JOB ITEM –
Where an image occurs, skip it and print the rest of the records verbatim.

(Recorded data)
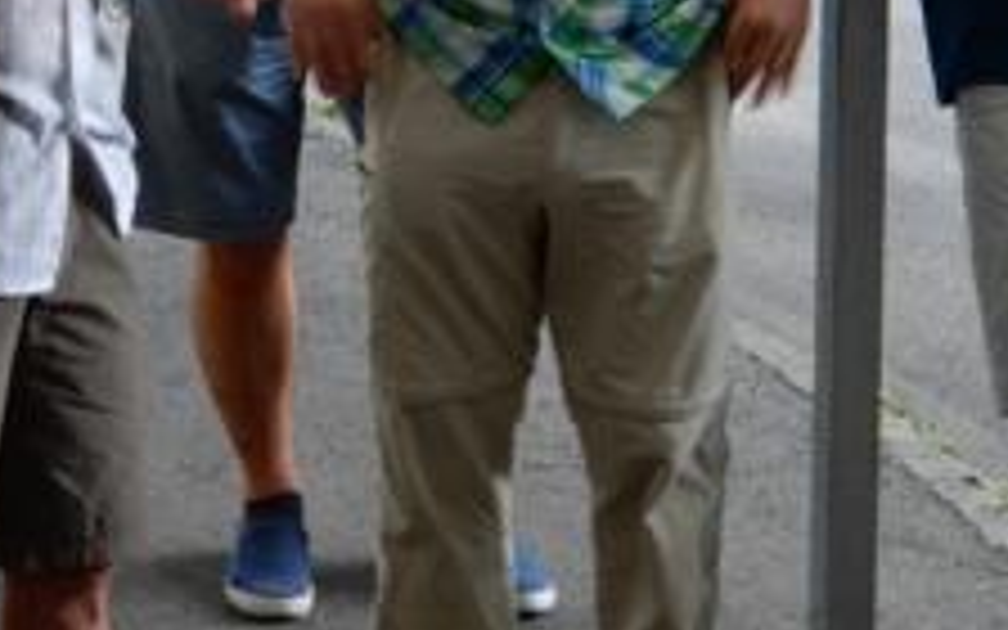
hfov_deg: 15.5
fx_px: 3709
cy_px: -137
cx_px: 410
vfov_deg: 9.6
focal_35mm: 135
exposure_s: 1/30
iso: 140
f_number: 4.5
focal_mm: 10.2
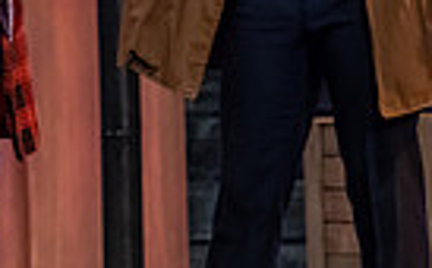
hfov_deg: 4.3
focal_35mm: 485
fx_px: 5698
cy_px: -46
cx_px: 69
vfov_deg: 2.7
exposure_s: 1/200
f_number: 3.2
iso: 3200
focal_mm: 112
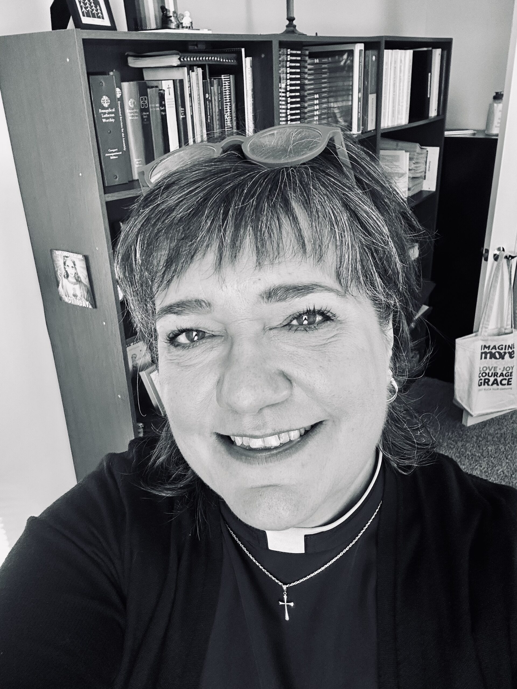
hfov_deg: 46.8
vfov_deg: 60.0
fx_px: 597
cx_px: 258
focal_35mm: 30
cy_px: 344
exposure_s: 1/60
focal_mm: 2.69
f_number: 1.9
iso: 80
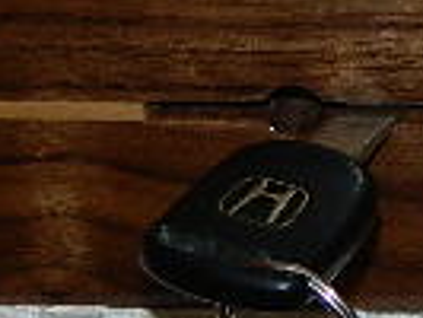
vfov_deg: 6.6
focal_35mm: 226
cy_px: 89
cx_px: 830
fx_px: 2764
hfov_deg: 8.3
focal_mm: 8.4
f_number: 3.6
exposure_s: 1/50
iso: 200
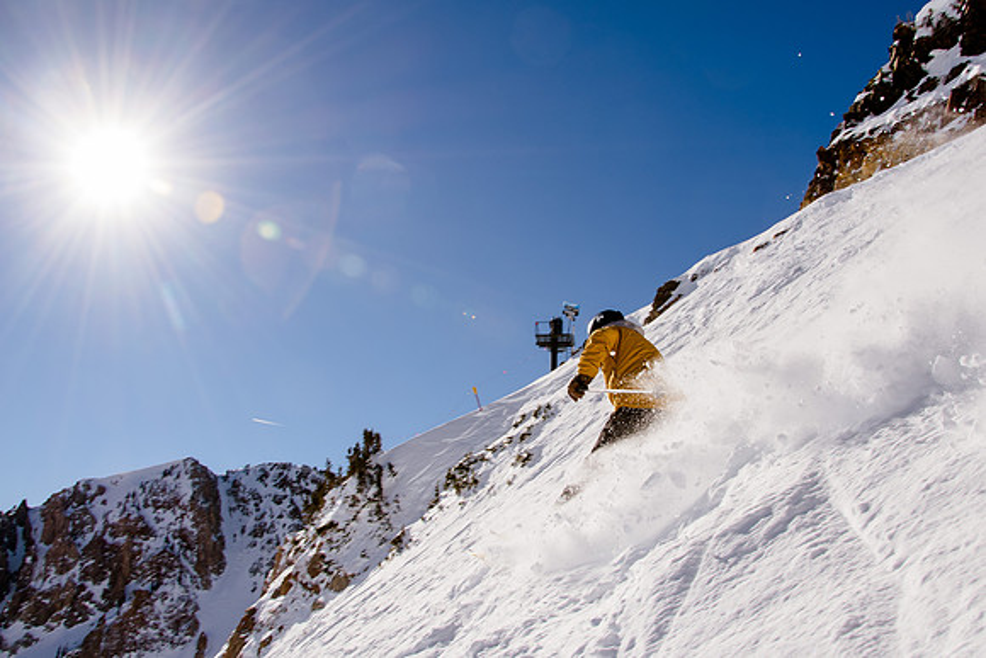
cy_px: 323
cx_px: 542
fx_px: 869
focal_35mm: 32
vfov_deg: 41.5
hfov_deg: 59.0
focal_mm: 18
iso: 160
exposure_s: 1/500
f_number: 10
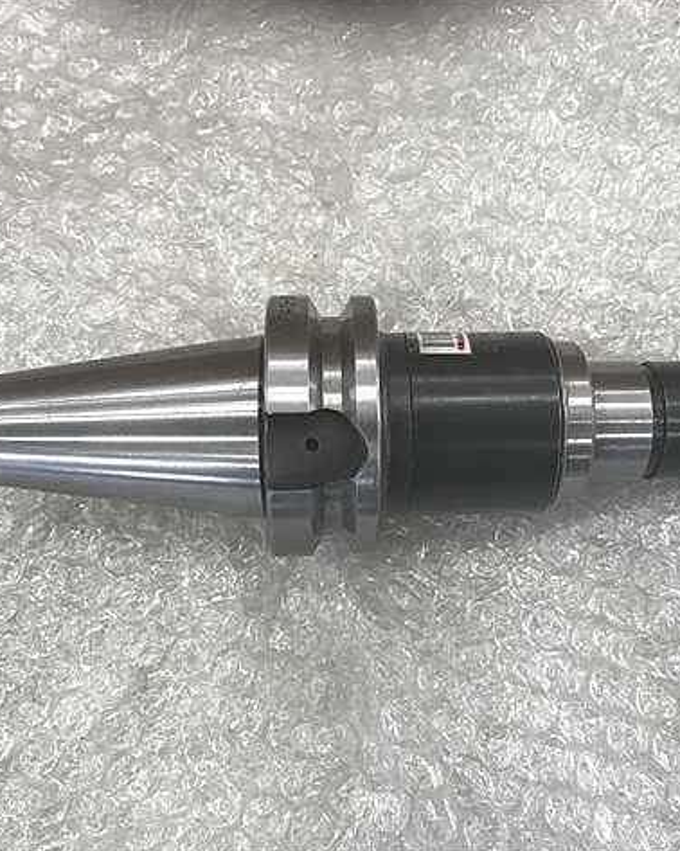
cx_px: 405
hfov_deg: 40.0
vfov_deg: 49.1
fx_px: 931
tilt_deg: -78.3
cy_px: 425
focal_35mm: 37
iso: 25
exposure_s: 1/30
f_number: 1.8
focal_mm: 3.99
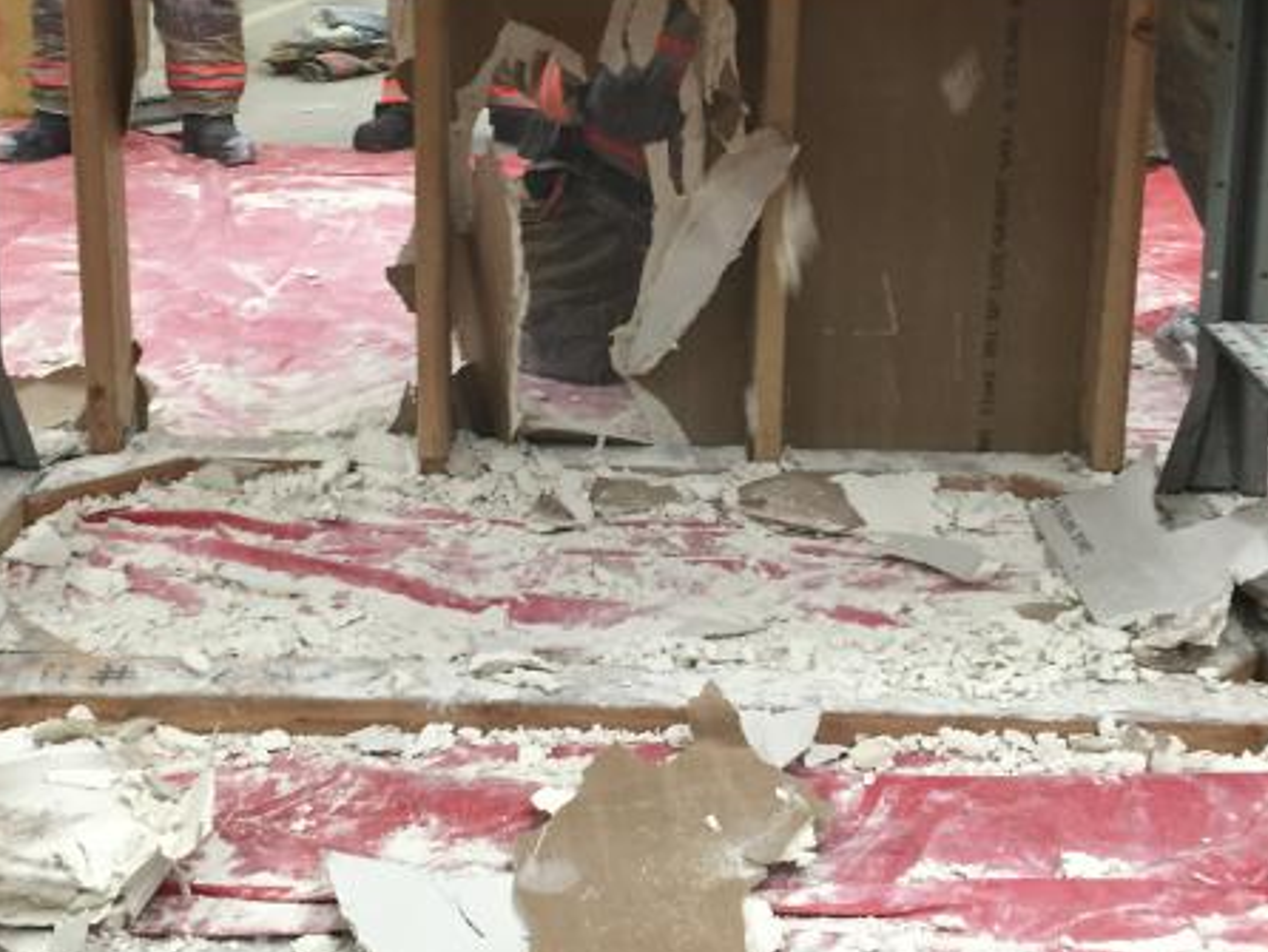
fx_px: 1906
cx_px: 608
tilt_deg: -13.9
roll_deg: -2.3
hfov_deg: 36.8
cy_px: 278
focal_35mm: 52
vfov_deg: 27.8
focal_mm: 4.15
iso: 125
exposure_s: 1/30
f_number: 2.2
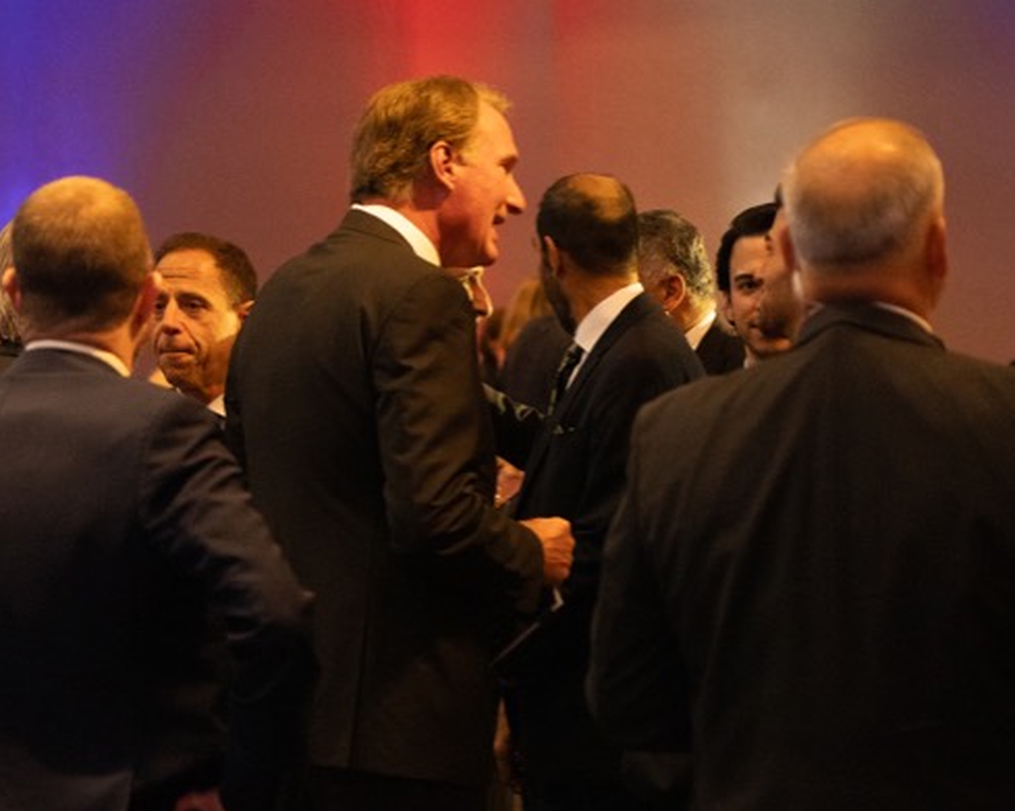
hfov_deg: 12.2
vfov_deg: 9.7
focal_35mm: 159
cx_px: 516
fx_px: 4768
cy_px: 415
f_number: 3.2
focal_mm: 69
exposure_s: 1/100
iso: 6400
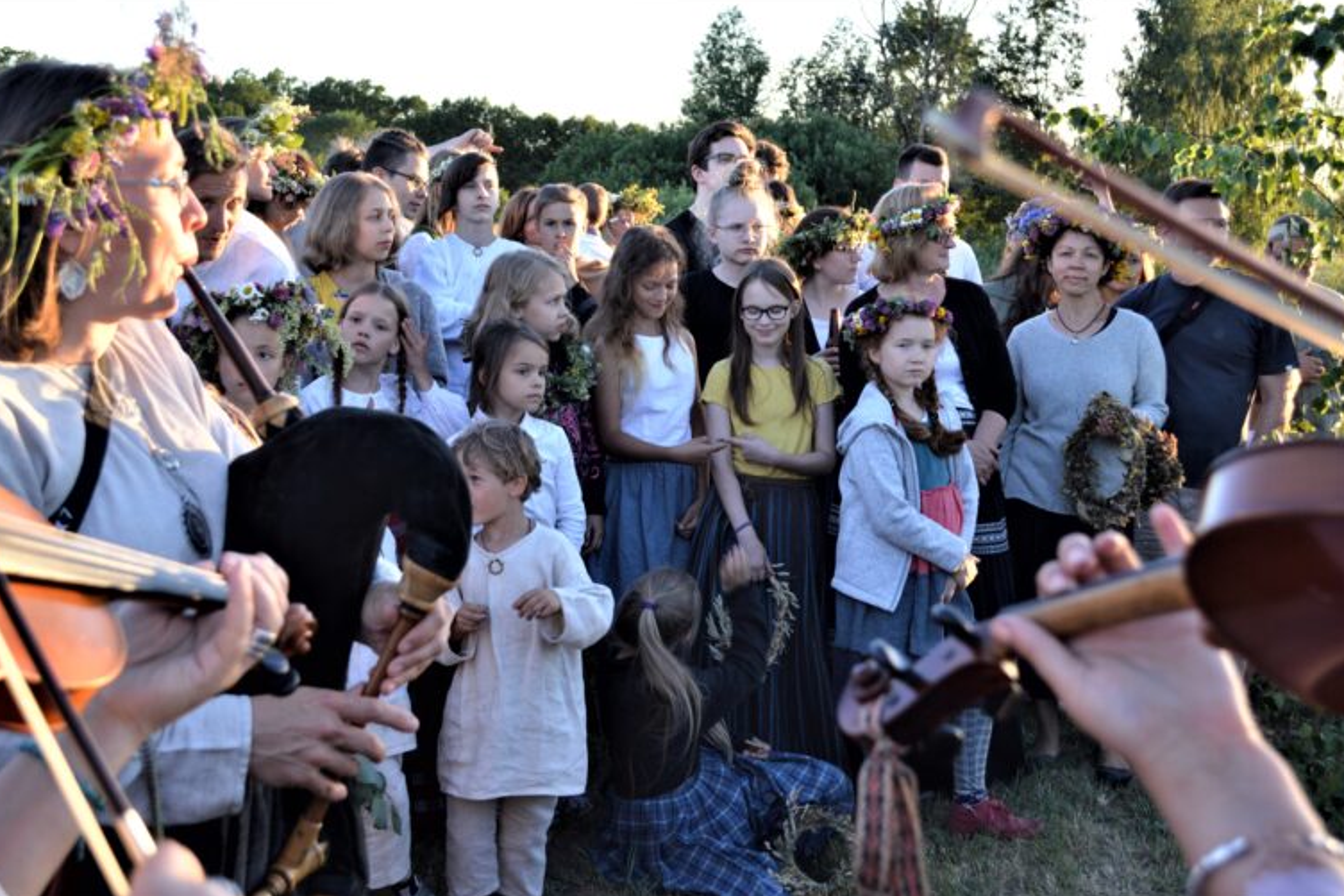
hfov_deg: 40.4
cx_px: 663
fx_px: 1829
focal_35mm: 49
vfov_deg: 27.5
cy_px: 446
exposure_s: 1/125
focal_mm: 32
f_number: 5.6
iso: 400
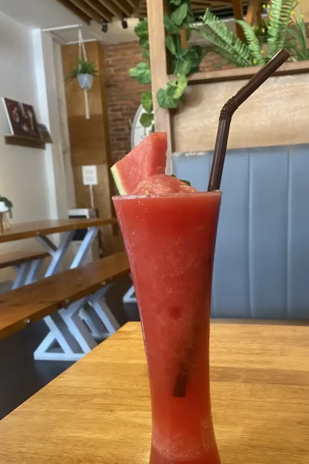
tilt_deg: -10.2
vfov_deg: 54.0
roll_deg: +2.4
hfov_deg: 37.7
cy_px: 284
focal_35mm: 35
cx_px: 185
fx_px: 451
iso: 125
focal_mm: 4.25
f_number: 1.8
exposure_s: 1/60
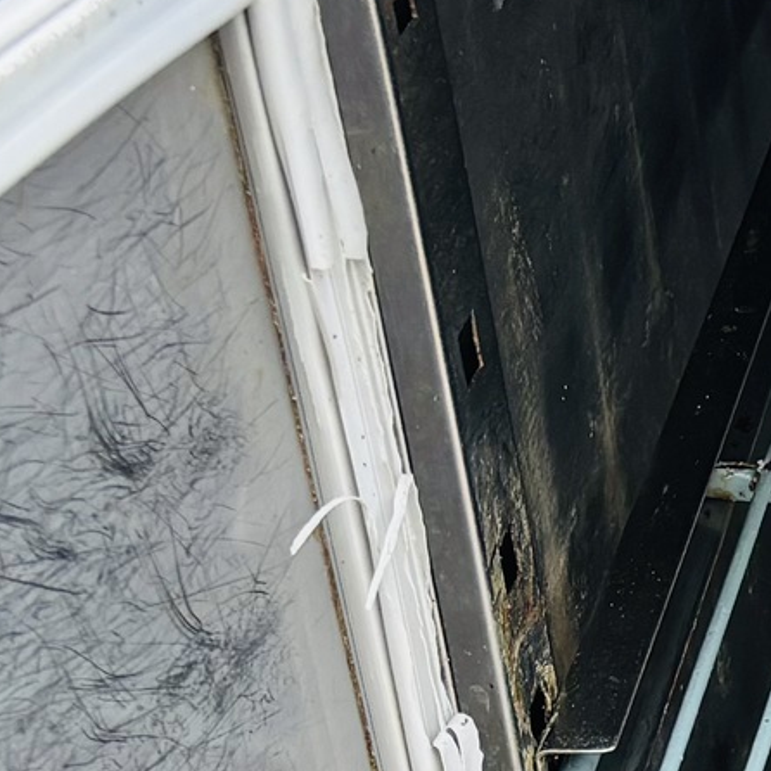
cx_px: 1820
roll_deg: -2.0
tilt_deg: -37.5
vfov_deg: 11.5
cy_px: 1106
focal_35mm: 147
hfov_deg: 10.4
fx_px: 3704
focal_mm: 5.96
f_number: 1.6
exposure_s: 1/198
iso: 40
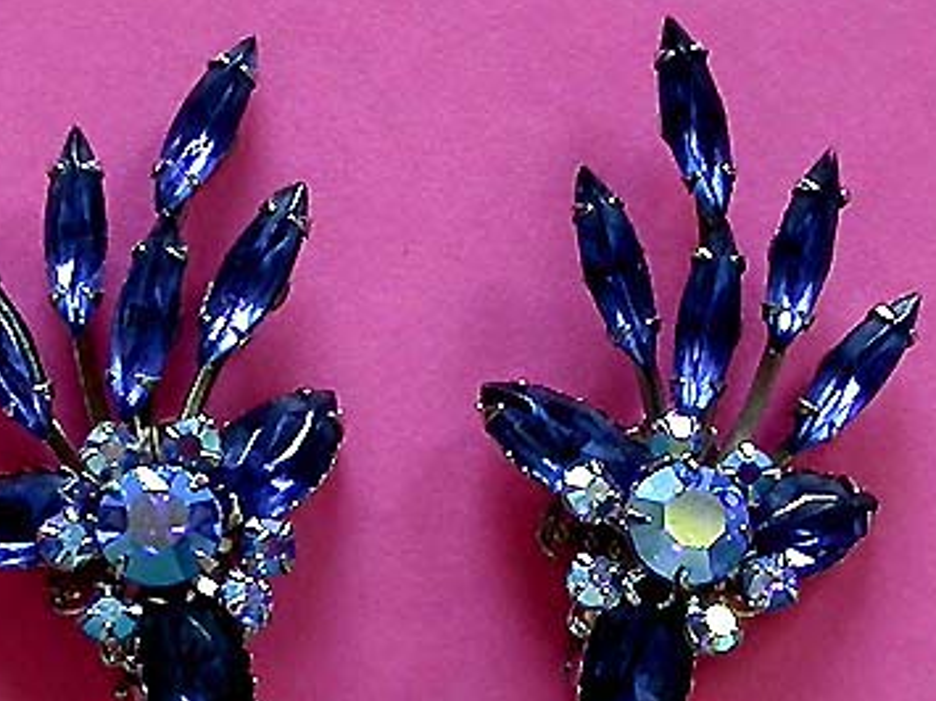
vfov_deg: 32.1
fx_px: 1216
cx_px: 427
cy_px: 402
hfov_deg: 42.1
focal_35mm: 45
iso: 100
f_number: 2.6
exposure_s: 1/21.6
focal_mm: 7.85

RESULT –
hfov_deg: 15.5
fx_px: 3709
cy_px: -137
cx_px: 410
vfov_deg: 9.6
focal_35mm: 135
exposure_s: 1/30
iso: 140
f_number: 4.5
focal_mm: 10.2
hfov_deg: 4.3
focal_35mm: 485
fx_px: 5698
cy_px: -46
cx_px: 69
vfov_deg: 2.7
exposure_s: 1/200
f_number: 3.2
iso: 3200
focal_mm: 112
hfov_deg: 46.8
vfov_deg: 60.0
fx_px: 597
cx_px: 258
focal_35mm: 30
cy_px: 344
exposure_s: 1/60
focal_mm: 2.69
f_number: 1.9
iso: 80
vfov_deg: 6.6
focal_35mm: 226
cy_px: 89
cx_px: 830
fx_px: 2764
hfov_deg: 8.3
focal_mm: 8.4
f_number: 3.6
exposure_s: 1/50
iso: 200
cy_px: 323
cx_px: 542
fx_px: 869
focal_35mm: 32
vfov_deg: 41.5
hfov_deg: 59.0
focal_mm: 18
iso: 160
exposure_s: 1/500
f_number: 10
cx_px: 405
hfov_deg: 40.0
vfov_deg: 49.1
fx_px: 931
tilt_deg: -78.3
cy_px: 425
focal_35mm: 37
iso: 25
exposure_s: 1/30
f_number: 1.8
focal_mm: 3.99
fx_px: 1906
cx_px: 608
tilt_deg: -13.9
roll_deg: -2.3
hfov_deg: 36.8
cy_px: 278
focal_35mm: 52
vfov_deg: 27.8
focal_mm: 4.15
iso: 125
exposure_s: 1/30
f_number: 2.2
hfov_deg: 12.2
vfov_deg: 9.7
focal_35mm: 159
cx_px: 516
fx_px: 4768
cy_px: 415
f_number: 3.2
focal_mm: 69
exposure_s: 1/100
iso: 6400
hfov_deg: 40.4
cx_px: 663
fx_px: 1829
focal_35mm: 49
vfov_deg: 27.5
cy_px: 446
exposure_s: 1/125
focal_mm: 32
f_number: 5.6
iso: 400
tilt_deg: -10.2
vfov_deg: 54.0
roll_deg: +2.4
hfov_deg: 37.7
cy_px: 284
focal_35mm: 35
cx_px: 185
fx_px: 451
iso: 125
focal_mm: 4.25
f_number: 1.8
exposure_s: 1/60
cx_px: 1820
roll_deg: -2.0
tilt_deg: -37.5
vfov_deg: 11.5
cy_px: 1106
focal_35mm: 147
hfov_deg: 10.4
fx_px: 3704
focal_mm: 5.96
f_number: 1.6
exposure_s: 1/198
iso: 40
vfov_deg: 32.1
fx_px: 1216
cx_px: 427
cy_px: 402
hfov_deg: 42.1
focal_35mm: 45
iso: 100
f_number: 2.6
exposure_s: 1/21.6
focal_mm: 7.85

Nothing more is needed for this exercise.